Ragionavo su una cosa che ho in mente da decenni (almeno 4).
Grazie alle leggi razziali del ’38, la Destra italiana del dopoguerra si è sempre schierata dalla parte dei Palestinesi. Ricordo i manifesti del Fronte della gioventù già negli anni ’70. Parallelamente i “vecchi fascisti” – che sarebbe a dire i fascisti vecchi – mostrano ancora, a tratti, espressioni anche pubbliche di antisemitismo.
Ora, è chiarissimo che dal punto di vista valoriale, culturale e socio-economico Israele e tutta “la cricca ebraica” è infinitamente più vicina al pensiero della Destra di qualsiasi palestinese, pecoraro o acculturato. Israele e tutti gli ebrei, ovunque sparsi, sono occidentali fino al midollo; i palestinesi no.
Ho sempre trovato tra il ridicole e l’immensamente stupide le contorsioni che la Destra italiana ha dovuto fare per rimanere fedele al “pensiero originale” del ’38, considerato tra l’altro che al contrario che in Germania esso era tutt’altro che diffuso nel nostro Paese e ha costituito una forzatura superimposta e una rottura sostanziale con le tradizioni culturali italiane. In uno stato non dittatoriale, per una cosa del genere il governo sarebbe caduto in 5 minuti.
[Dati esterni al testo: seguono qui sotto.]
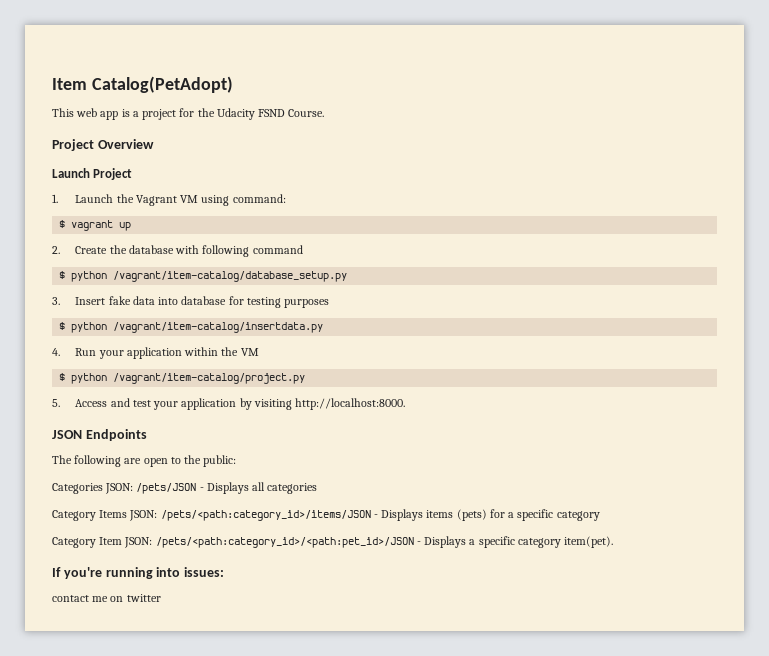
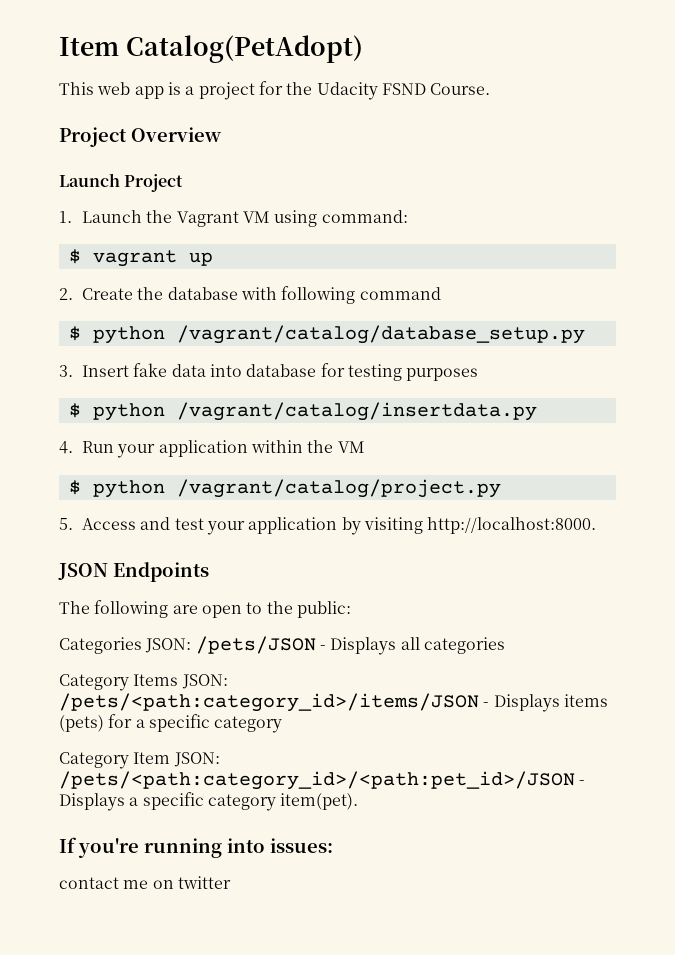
[113,271,348,282] /vagrant/item-catalog/database_setup.py -> [176,325,585,344] /vagrant/catalog/database_setup.py
[113,322,324,333] /vagrant/item-catalog/insertdata.py -> [176,402,537,421] /vagrant/catalog/insertdata.py
[113,373,306,384] /vagrant/item-catalog/project.py -> [176,479,501,498] /vagrant/catalog/project.py

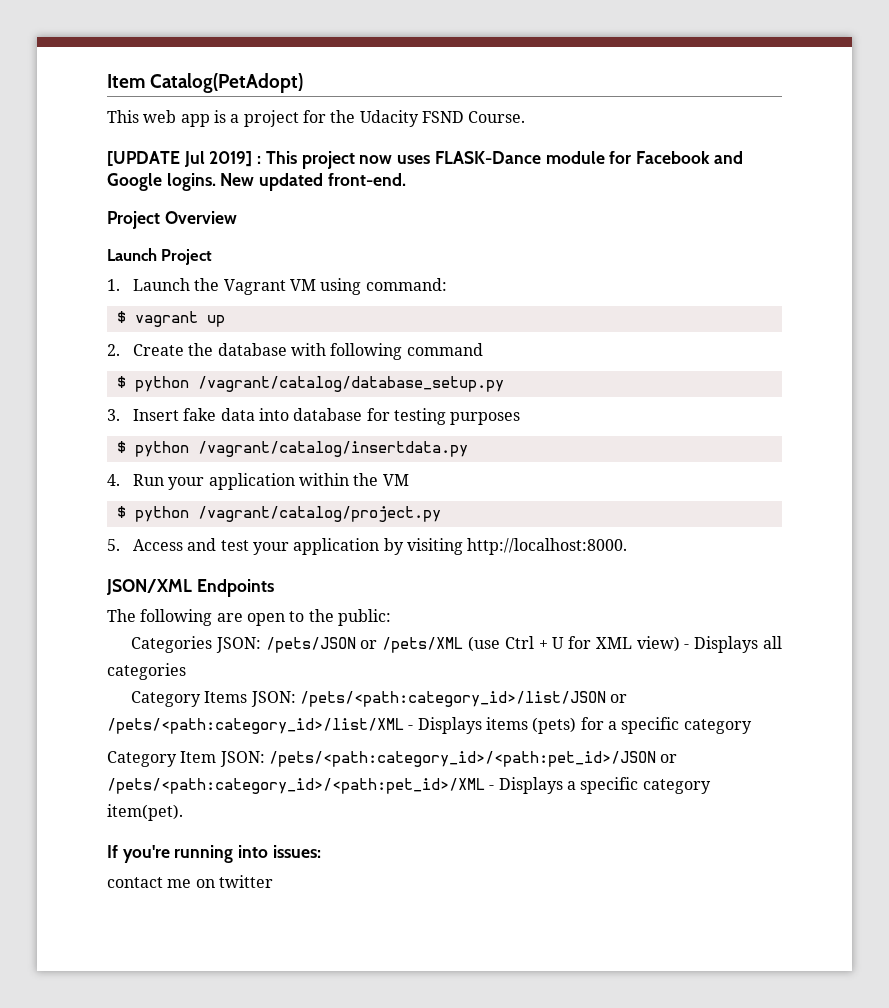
(491, 89) none -> [107,151,743,169] [107,173,406,191] // [UPDATE Jul 2019] : This project now uses FLASK-Dance module for Facebook and Google logins. New updated front-end.
[58,563,108,580] JSON -> [106,579,192,595] JSON/XML
(316, 645) none -> [360,636,680,653] or /pets/XML (use Ctrl + U for XML view)
[59,693,479,712] /pets/<path:category_id>/items/JSON -> [299,691,628,707] [107,718,404,734] /pets/<path:category_id>/list/JSON or /pets/<path:category_id>/list/XML
(575, 780) none -> [660,754,678,763] [107,778,485,794] or /pets/<path:category_id>/<path:pet_id>/XML

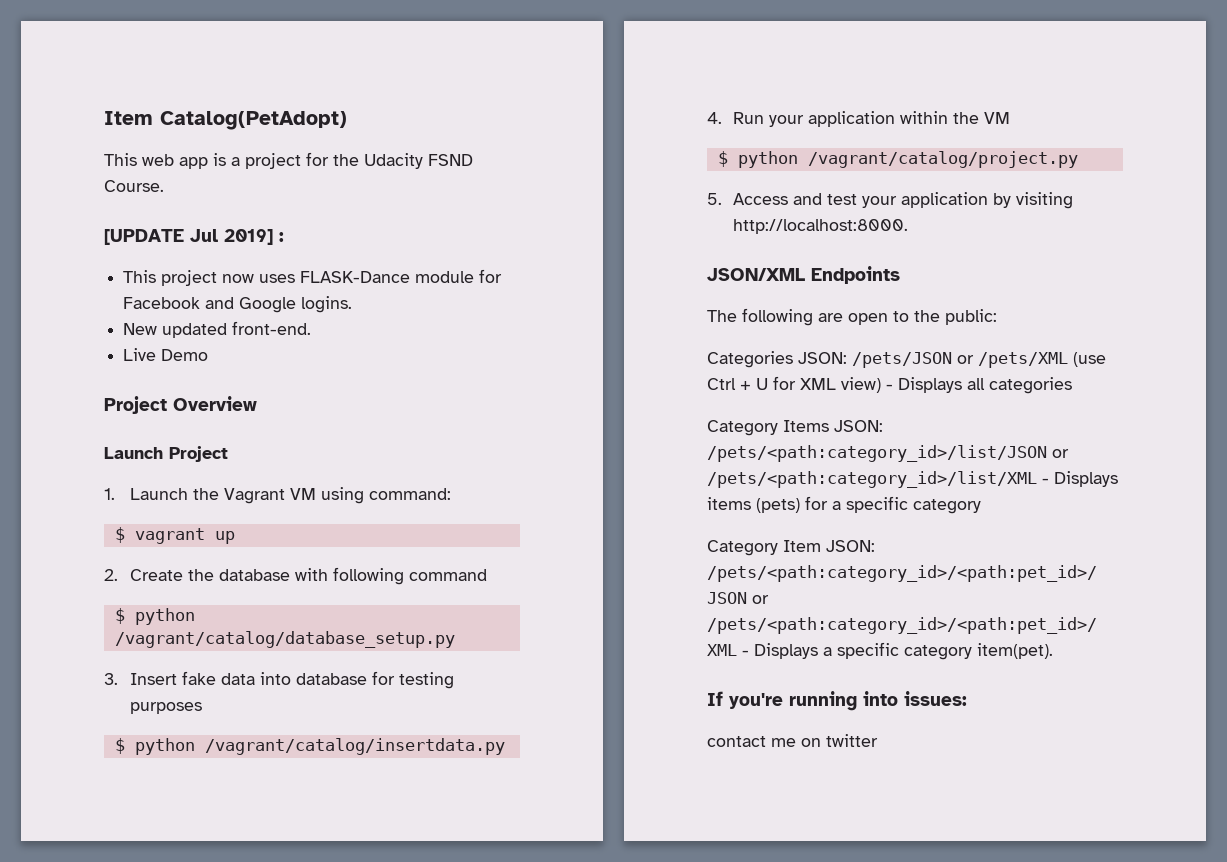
(262, 160) none -> (284, 237) //
(216, 182) none -> (353, 304) //
(406, 179) none -> [123,348,209,361] // Live Demo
Israele, a torto o a ragione, spesso mostra comportamenti “fascisti” e decisionisti in ambito di politica estera. Guarda caso, essi corrispondono perfettamente alla politica dei sacri confini che dal 1923 caratterizza ufficialmente la nostra Destra. Il si vis pacem para bellum starebbe altrettanto bene sul palazzo della civiltà del lavoro dell’EUR che all’ingresso della Knesset.
Quando – mi domando – i fascisti vecchi e nuovi faranno pace con la memoria del meno condiviso provvedimento del duce, le cui uniche motivazioni erano politico-strategiche?
La guerra è finita, l’omino coi baffi è morto. Perciò: quo usque tandem? O – in latino moderno – che, ‘a fate finita?